Let me tell you a little bit about some other structural things that you may need to know. You heard me say, “Introduce your characters” a couple of times. What does that mean? What I mean by that is, whenever you are trying to establish your status quo, Little Miss Muffet sat on a tuffet, you have the same duty as the newspaper reporter–who, what, when, where, why, how. You’ve got to give them a clue about what that status quo is so they can understand how it’s disrupted. That means also understanding who these characters are.
When you bring your character on stage, on the figurative stage, you want to let the reader know enough about this guy so he’s got a handle on him. Now you never stop letting the reader know about the guy. Introducing interesting characters doesn’t just end, you keep doing it. When I say introduce the characters what I mean is give the reader a clue. If you go to any professional performance let’s say, a Broadway play, a movie, watch a TV show, or read a good book, usually the first time you see a character the author takes great pains to give you a handle on that character. If the guy in a Broadway play is a tailor, almost certainly the first time you see him he’ll have a tape, he’ll have pins in his mouth, a pair of pants over his arm, chalk marks on his hands, it will tell you he’s a tailor. Sometimes they won’t. Sometimes there’s a scene where he’s in a tuxedo and he’s going to the opera, but the reason they’re doing that is because they are saving it as a surprise–one of the actor’s costume splits, is there a tailor in the house? I’m a tailor! That’s the kind of thing. You guys watch TV. You see movies all the time. You read books all the time. Start watching movies (good movies) twice–once for fun and once with a note pad in your lap, and the pause button in your hand. Start looking at what the writer did, try to figure out why’d he do that. You’ll find that what I’m saying is true. With any professional piece of work the characters are brought on stage, they’re introduced. You get to know them enough so that you can now understand what they are, who they are, so that when the disruption comes you can see it. You’ll also see writers doing all kinds of tricks, literary devices to get their points across.
Aside: Just to bring it back to where we live: ever read a Barks Uncle Scrooge? The first time we see Uncle Scrooge, he’s ALWAYS DOING SOMETHING CHEAP OR MISERLY. He continues being avaricious throughout the story, doesn’t he? But the first time we see him, for sure, he’s fishing a nickel out of a sewer grate with some gum on a string or somesuch. Do it well, make it amusing or dramatic and no one notices that you’re introducing the character.
Remember that’s what we’re doing. We’re communicating. If you don’t communicate, what’s the difference if you have a great story? You’ll see professional writers foreshadow things. You’ll see them do parallel construction to make points. You’ll see them do juxtaposition of scenes to try to drive home a point or create contrast. You’ll see them use irony, or contrast, or mood, or imagery.
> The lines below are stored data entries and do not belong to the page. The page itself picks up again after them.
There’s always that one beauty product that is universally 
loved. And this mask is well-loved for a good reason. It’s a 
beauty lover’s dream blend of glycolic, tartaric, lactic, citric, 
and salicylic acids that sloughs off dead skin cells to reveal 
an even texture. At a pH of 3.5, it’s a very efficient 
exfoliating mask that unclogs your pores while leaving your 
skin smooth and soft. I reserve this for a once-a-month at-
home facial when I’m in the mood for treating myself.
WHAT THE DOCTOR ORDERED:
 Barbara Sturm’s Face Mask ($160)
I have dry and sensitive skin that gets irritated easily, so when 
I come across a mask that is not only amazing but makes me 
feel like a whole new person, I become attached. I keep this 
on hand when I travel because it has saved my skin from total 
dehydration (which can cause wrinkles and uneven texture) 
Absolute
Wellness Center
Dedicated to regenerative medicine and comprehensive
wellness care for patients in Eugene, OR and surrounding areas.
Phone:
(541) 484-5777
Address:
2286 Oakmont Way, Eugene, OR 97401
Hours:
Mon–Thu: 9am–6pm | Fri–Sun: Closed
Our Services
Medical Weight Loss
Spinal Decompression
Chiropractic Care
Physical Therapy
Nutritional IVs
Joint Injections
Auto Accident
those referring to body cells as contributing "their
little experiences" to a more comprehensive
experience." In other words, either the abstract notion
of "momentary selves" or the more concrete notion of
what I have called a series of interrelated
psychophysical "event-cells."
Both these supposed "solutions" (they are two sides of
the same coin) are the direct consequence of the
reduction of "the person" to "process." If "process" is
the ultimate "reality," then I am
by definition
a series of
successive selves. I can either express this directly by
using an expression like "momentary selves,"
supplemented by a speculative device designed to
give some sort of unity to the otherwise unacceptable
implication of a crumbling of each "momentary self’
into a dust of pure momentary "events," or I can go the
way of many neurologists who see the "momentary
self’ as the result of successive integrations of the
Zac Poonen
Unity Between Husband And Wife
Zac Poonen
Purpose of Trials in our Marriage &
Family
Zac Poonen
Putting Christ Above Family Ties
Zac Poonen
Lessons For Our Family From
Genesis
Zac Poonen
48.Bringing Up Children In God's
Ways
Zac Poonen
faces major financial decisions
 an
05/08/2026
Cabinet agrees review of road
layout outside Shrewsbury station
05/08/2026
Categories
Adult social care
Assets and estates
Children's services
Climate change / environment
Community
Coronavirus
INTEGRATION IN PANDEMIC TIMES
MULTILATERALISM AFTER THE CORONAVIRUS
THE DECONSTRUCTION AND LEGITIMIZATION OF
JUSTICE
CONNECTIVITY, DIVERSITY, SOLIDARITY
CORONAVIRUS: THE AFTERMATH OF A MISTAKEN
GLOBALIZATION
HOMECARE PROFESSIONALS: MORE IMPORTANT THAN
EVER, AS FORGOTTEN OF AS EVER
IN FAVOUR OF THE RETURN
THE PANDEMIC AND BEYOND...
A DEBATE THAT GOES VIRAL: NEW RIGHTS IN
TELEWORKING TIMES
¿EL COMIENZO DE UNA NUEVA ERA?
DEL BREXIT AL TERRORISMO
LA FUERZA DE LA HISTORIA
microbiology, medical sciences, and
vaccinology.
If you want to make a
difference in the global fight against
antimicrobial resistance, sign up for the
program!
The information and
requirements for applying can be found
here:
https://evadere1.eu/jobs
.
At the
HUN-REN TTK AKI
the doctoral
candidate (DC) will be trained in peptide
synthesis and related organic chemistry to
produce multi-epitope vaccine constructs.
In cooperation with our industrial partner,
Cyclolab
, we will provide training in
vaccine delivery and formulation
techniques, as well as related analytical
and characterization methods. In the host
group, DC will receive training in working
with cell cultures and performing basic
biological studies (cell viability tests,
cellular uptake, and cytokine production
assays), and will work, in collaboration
Now I’m not equipped to stand here and have the time to go through all that and try to explain how’s it done, and in truth in a collaborative medium like comics it really is much better for me to get on and to show you the artwork and then you’ll start seeing how some of these things interplay. Go to the library, but use your eyes. Start examining what you’re looking at, the movie you’re looking at, examining it, and finding out what the guy’s doing and why. Try to figure out what was in the writer’s head. You’ll find in Star Wars the first time you see Luke Skywalker, they tell you who he is. And I don’t mean they just say, “Hey, here’s Luke.” They show him doing something that is germane to his character. The same with every other character. As I say they don’t stop, and every once in a while they’ll change up on you, they’ll show you something contrary so that they can reveal later that the guy is a tailor, but basically you should look for that.